Recombinant Human CD5L Protein, CF

CD5L (CD5 antigen-like), also known as Sp alpha and AIM, is a 50 kDa secreted glycoprotein that belongs to the SRCR (scavenger receptor cysteine rich) group B family of proteins. Group B proteins are distinguished by SRCR domains that are encoded by a single exon (1 - 3). The human CD5L cDNA encodes a 347 amino acid (aa) precursor that includes a 19 aa signal sequence and three SRCR domains (4, 5). Among group B proteins, CD5L is most closely related to CD5 and CD6, with which it shares 18% and 31% aa sequence identity, respectively. CD5L is up-regulated in macrophages at inflammatory sites. It sustains inflammatory reactions by both increasing the phagocytic capacity of macrophages and impeding the apoptosis of local macrophages, NK cells, and T cells (6, 7). Agonists of the LXR and RXR nuclear hormone receptors induce CD5L upregulation in macrophages and reduce macrophage apoptosis (8, 9). Oxidized LDL (which acts through LXR/RXR) is taken up by macrophages, promoting their development into foam cells. The increased level of CD5L protects foam cells from apoptosis but permits more rapid cellular accumulation and atherosclerotic plaque formation (9).
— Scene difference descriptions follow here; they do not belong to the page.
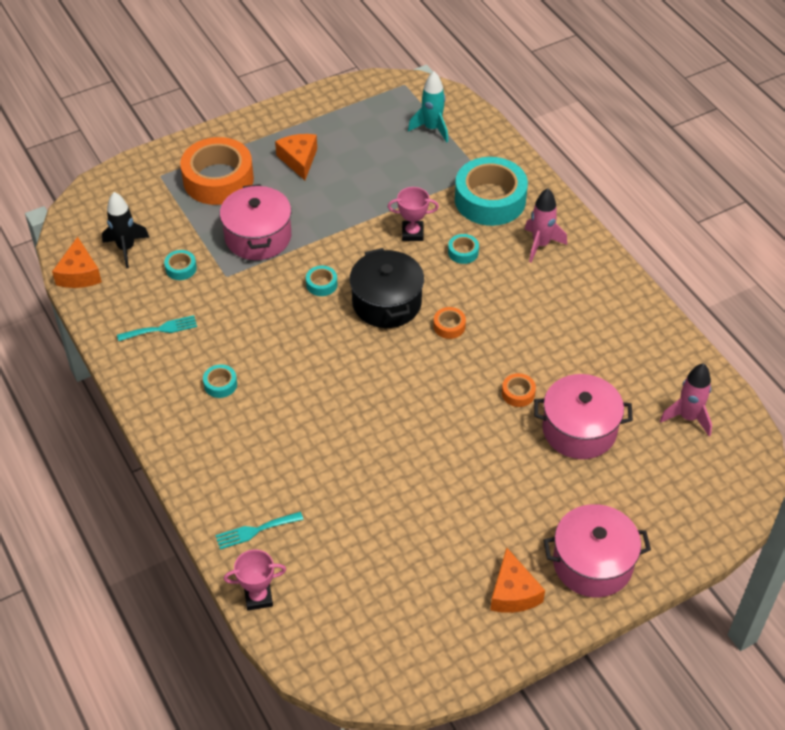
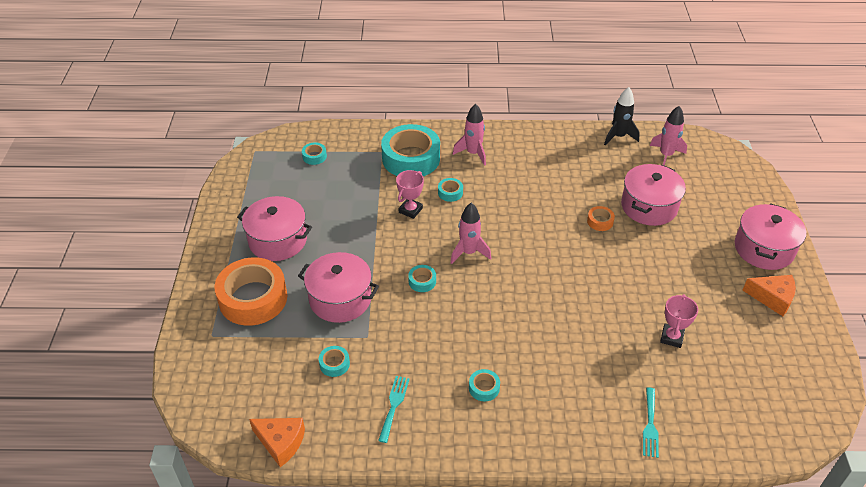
camera: 60 degrees left, 5 degrees down
black rocket [102,192,150,268] -> black rocket moved to [604,87,640,146]
pink trophy [224,549,286,610] -> pink trophy moved to [660,294,698,348]
orange cheese [275,134,317,180] -> pink pot [237,196,312,261]
black pot [350,248,424,328] -> pink rocket [450,203,491,264]
turquoise rocket [408,71,448,143] -> turquoise tape [302,142,327,165]
orange tape [434,307,466,339] -> none

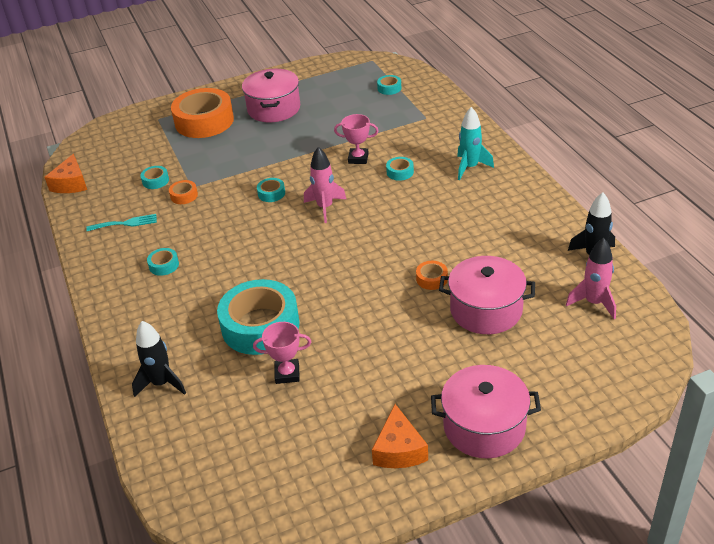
camera: 70 degrees right, 5 degrees down
pink pot [298,252,379,323] -> none
turquoise tape [381,124,440,176] -> turquoise tape moved to [217,279,299,355]
pink rocket [453,104,486,166] -> turquoise rocket [457,107,494,180]
turquoise fork [643,387,659,458] -> black rocket [132,321,186,397]
none -> orange tape [169,180,198,204]

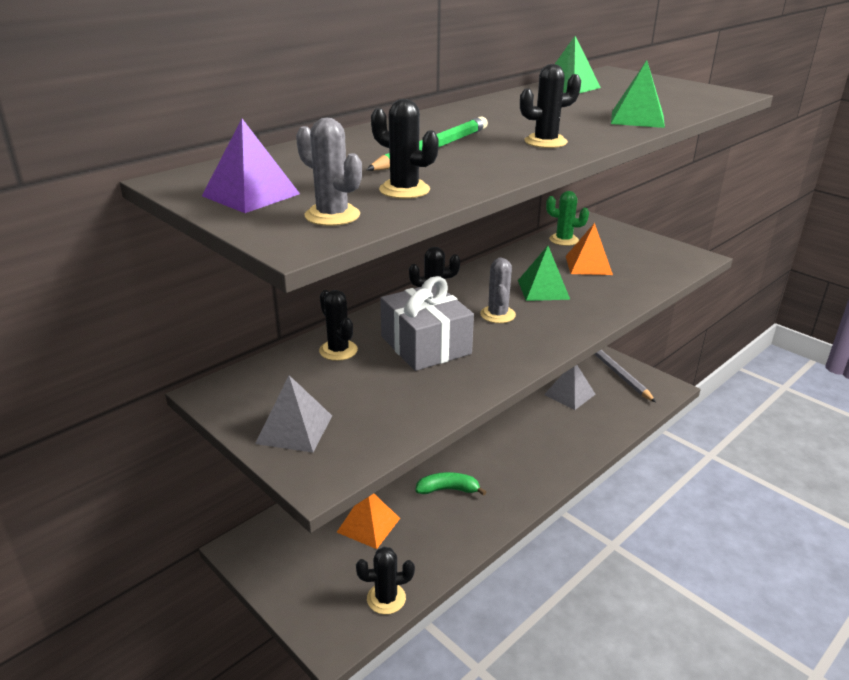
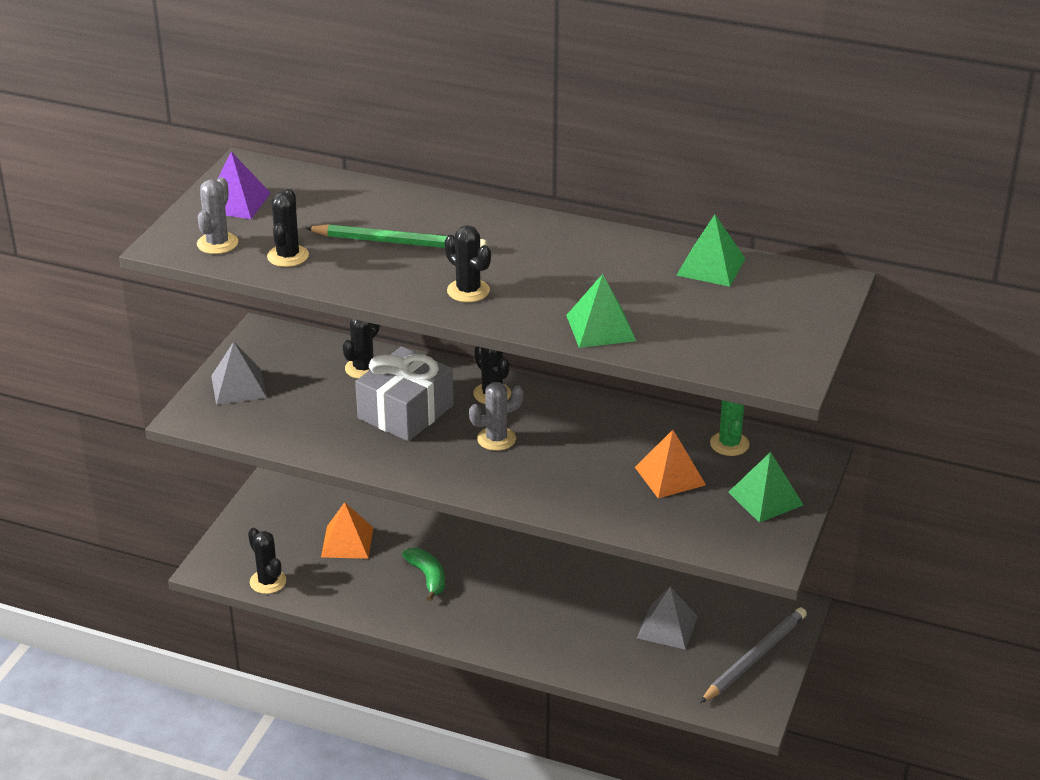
camera: 65 degrees right, 5 degrees up
green pyramid [518,246,570,301] -> green pyramid moved to [728,452,803,523]

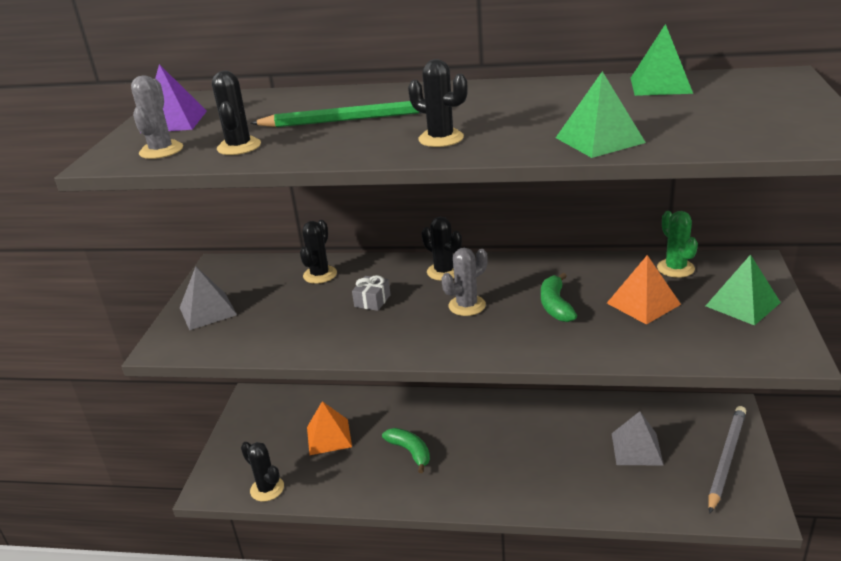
camera: 10 degrees left, 5 degrees down
grey gift [355,346,454,441] -> grey gift [352,275,391,311], size x0.43
none -> green banana [541,273,577,322]

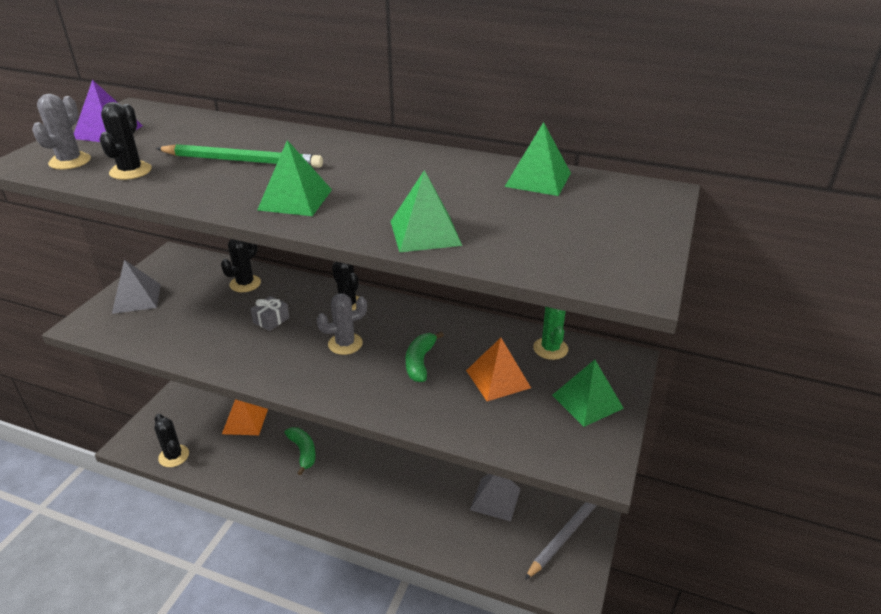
camera: 10 degrees right, 5 degrees up
black cactus [408,59,468,147] -> green pyramid [257,140,332,216]

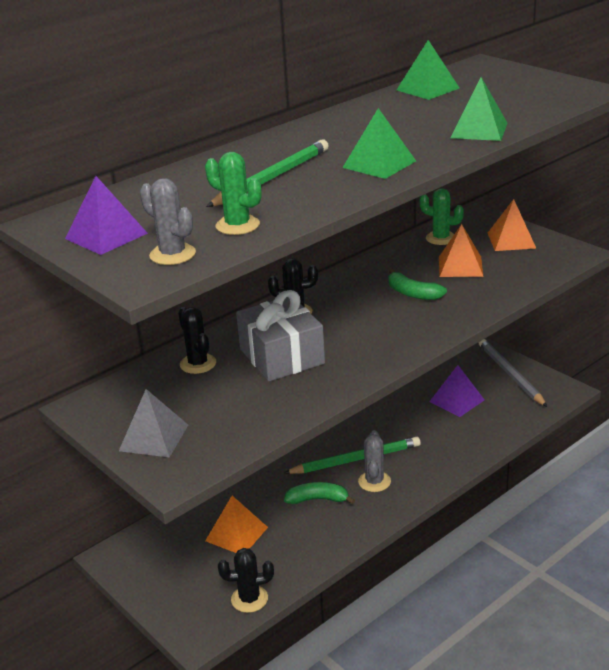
camera: 60 degrees left, 5 degrees down
black cactus [99,102,152,180] -> green cactus [205,152,261,235]
grey gift [250,296,289,331] -> grey gift [236,290,325,382], size x2.32
grey cactus [317,293,367,355] -> grey cactus moved to [358,430,391,492]
grey pyramid [470,474,521,521] -> purple pyramid [429,365,484,417]
green pyramid [552,360,624,427] -> orange pyramid [488,199,536,251]
none -> green pencil [284,437,421,474]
In activated B cells, however, the combination of CD5L and TGF-beta inhibits proliferation. The binding of CD5L to splenic B cells is increased following TGF-beta exposure, suggesting that TGF-beta increases the expression or availability of an unidentified CD5L receptor (5, 10). CD5L also functions as a pattern recognition molecule by binding both lipoteichoic acid on Gram positive and lipopolysaccharide on Gram negative bacteria (11). In the thymic cortex, CD5L protects cortical CD4⁺CD8⁺ thymocytes from apoptosis (12). CD5L circulates in the serum in complex with IgM (13).